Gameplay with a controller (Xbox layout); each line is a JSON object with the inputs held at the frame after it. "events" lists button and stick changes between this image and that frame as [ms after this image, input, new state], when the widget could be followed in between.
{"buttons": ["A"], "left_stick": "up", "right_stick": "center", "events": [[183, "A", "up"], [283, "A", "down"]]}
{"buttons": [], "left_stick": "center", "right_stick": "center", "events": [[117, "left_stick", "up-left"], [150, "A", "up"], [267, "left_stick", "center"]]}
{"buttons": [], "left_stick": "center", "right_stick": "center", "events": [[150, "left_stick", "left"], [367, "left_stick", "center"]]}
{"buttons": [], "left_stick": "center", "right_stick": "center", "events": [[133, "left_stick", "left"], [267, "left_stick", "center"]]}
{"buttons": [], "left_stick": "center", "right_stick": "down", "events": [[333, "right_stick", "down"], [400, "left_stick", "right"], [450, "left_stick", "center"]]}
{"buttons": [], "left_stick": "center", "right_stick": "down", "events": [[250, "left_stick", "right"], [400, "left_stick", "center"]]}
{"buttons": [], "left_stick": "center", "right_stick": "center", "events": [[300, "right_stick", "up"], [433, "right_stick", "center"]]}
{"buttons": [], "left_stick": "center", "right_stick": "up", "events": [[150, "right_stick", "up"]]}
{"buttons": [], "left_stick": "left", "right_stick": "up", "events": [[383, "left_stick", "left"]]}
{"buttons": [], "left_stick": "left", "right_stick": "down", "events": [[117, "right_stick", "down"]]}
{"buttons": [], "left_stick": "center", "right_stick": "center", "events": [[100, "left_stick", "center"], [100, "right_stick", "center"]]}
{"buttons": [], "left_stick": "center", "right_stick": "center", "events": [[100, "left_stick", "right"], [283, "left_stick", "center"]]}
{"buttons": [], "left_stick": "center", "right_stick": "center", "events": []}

-- -- --

Description of the task: After reading the records above, transcribe them verbatim.

Solution to this problem:
Gameplay with a controller (Xbox layout); each line is a JSON object with the inputs held at the frame after it. "events" lists button and stick changes between this image and that frame as [ms after this image, input, new state], when the widget could be followed in between.
{"buttons": ["A"], "left_stick": "up", "right_stick": "center", "events": [[183, "A", "up"], [283, "A", "down"]]}
{"buttons": [], "left_stick": "center", "right_stick": "center", "events": [[117, "left_stick", "up-left"], [150, "A", "up"], [267, "left_stick", "center"]]}
{"buttons": [], "left_stick": "center", "right_stick": "center", "events": [[150, "left_stick", "left"], [367, "left_stick", "center"]]}
{"buttons": [], "left_stick": "center", "right_stick": "center", "events": [[133, "left_stick", "left"], [267, "left_stick", "center"]]}
{"buttons": [], "left_stick": "center", "right_stick": "down", "events": [[333, "right_stick", "down"], [400, "left_stick", "right"], [450, "left_stick", "center"]]}
{"buttons": [], "left_stick": "center", "right_stick": "down", "events": [[250, "left_stick", "right"], [400, "left_stick", "center"]]}
{"buttons": [], "left_stick": "center", "right_stick": "center", "events": [[300, "right_stick", "up"], [433, "right_stick", "center"]]}
{"buttons": [], "left_stick": "center", "right_stick": "up", "events": [[150, "right_stick", "up"]]}
{"buttons": [], "left_stick": "left", "right_stick": "up", "events": [[383, "left_stick", "left"]]}
{"buttons": [], "left_stick": "left", "right_stick": "down", "events": [[117, "right_stick", "down"]]}
{"buttons": [], "left_stick": "center", "right_stick": "center", "events": [[100, "left_stick", "center"], [100, "right_stick", "center"]]}
{"buttons": [], "left_stick": "center", "right_stick": "center", "events": [[100, "left_stick", "right"], [283, "left_stick", "center"]]}
{"buttons": [], "left_stick": "center", "right_stick": "center", "events": []}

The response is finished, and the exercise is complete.